> Description of the task: Pick up the news report on the NAFTA negotiations after its last sentence and continue it.

Several members of the Senate Finance Committee said Commerce Secretary Wilbur Ross and new U.S. Trade Representative Robert Lighthizer told them in a closed door meeting that they would prefer the current three-nation format but left open the possibility of parallel bilateral agreements with Canada and Mexico.
"Their preference is trilateral," Democratic Senator Debbie Stabenow told reporters after the meeting.
Republican Senator Charles Grassley of Iowa said from the meeting it sounded to him as if a trilateral deal was more likely "unless there's problems" with that approach.
"If trilaterally you aren't getting anyplace, I suppose then you do it bilaterally," Grassley said.
Ross, who has floated the idea of doing two bilateral trade deals with Canada and Mexico, declined to confirm the administration's preference for a trilateral approach.
"Right now it is a trilateral deal and we shall see what comes in the future but the important thing is to get to the substance," Ross told reporters after leaving the meeting, adding that talks would be "long and complicated."
The meeting was one of several on Capitol Hill this week involving Lighthizer, who was sworn in as U.S. trade representative on Monday, that are required for the Trump administration to trigger the start of the NAFTA negotiating process with a 90-day consultation period.

> Recorded data:
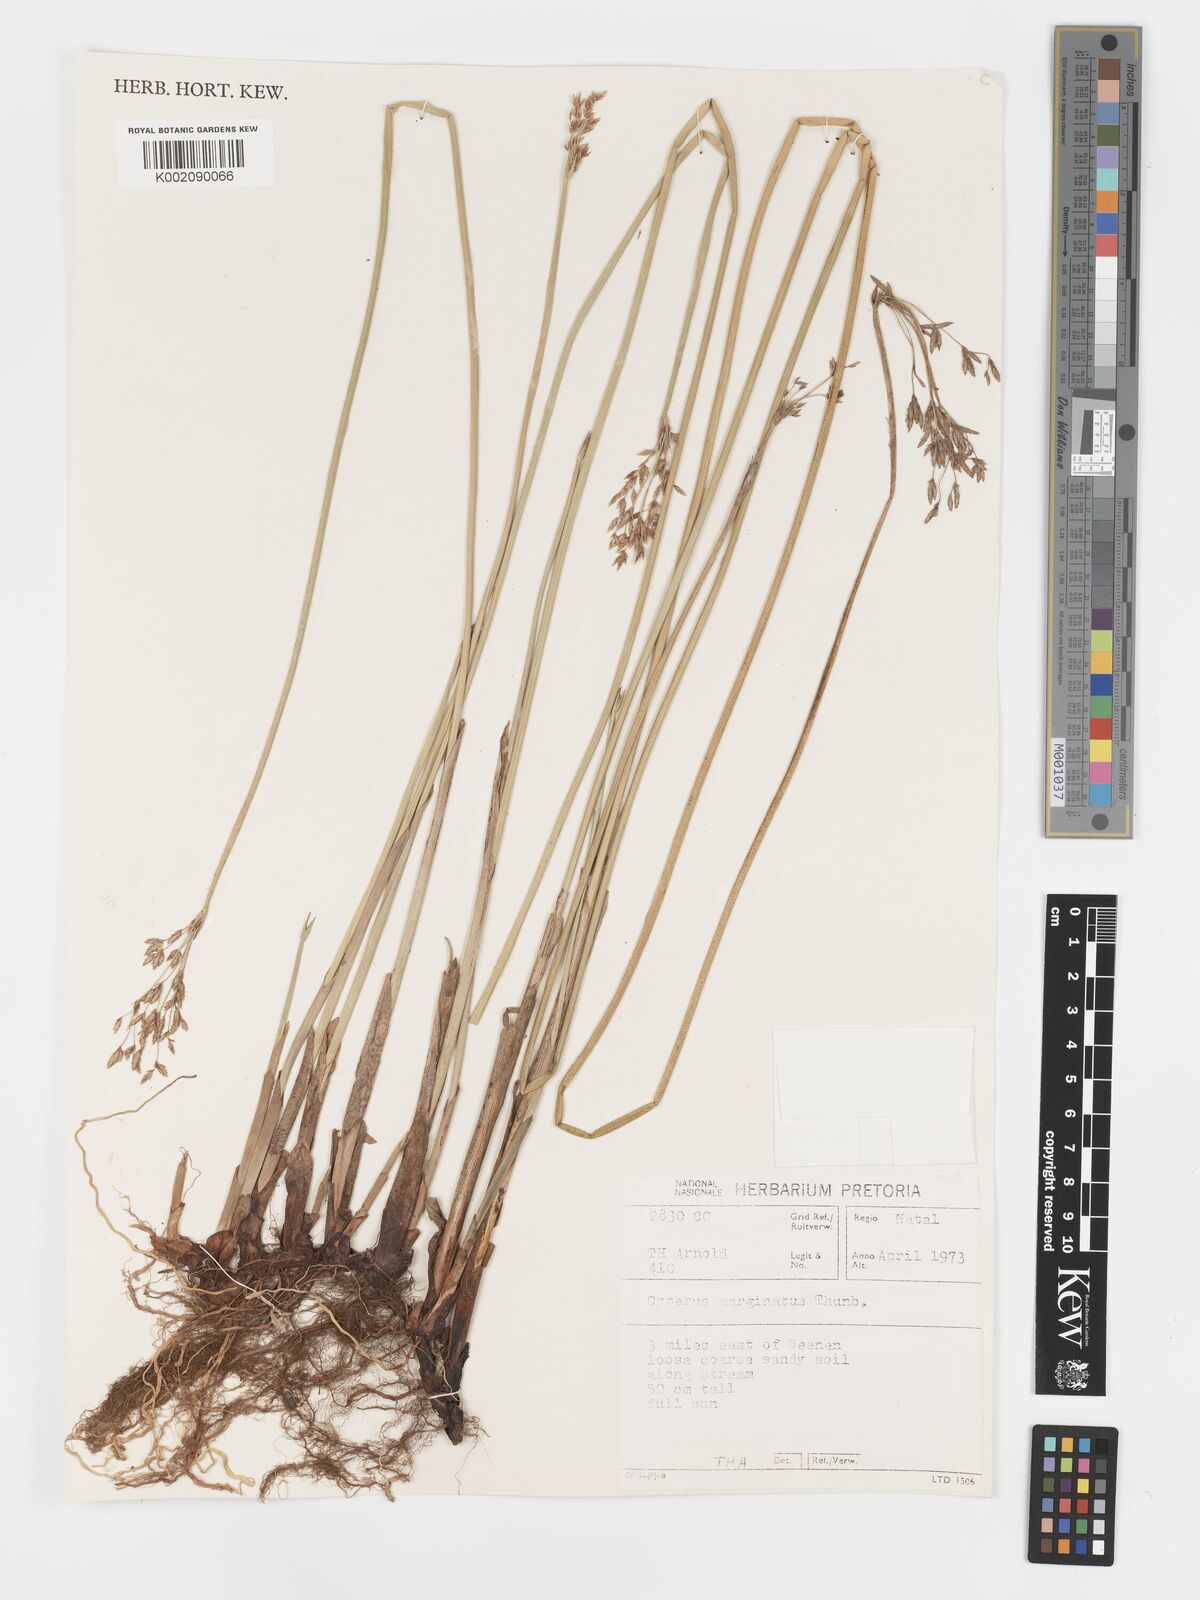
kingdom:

> Result of the task:
Farm state senators said they also warned Ross and Lighthizer not to take actions that would damage agricultural exports to Canada and Mexico.
"We made it pretty clear that's a priority, that we don't want to see ag hurt," said Senator John Thune, a South Dakota Republican. "NAFTA by and large has been good for agriculture, and we're seeing some disruptions in the ag marketplace today because of uncertainty about where this is headed."
Senator Ron Wyden of Oregon, the Finance Committee's top Democrat, said Ross and Lighthizer assured him they would push to drop NAFTA's dispute-resolution mechanism. Trump has complained that the mechanism is biased against the United States.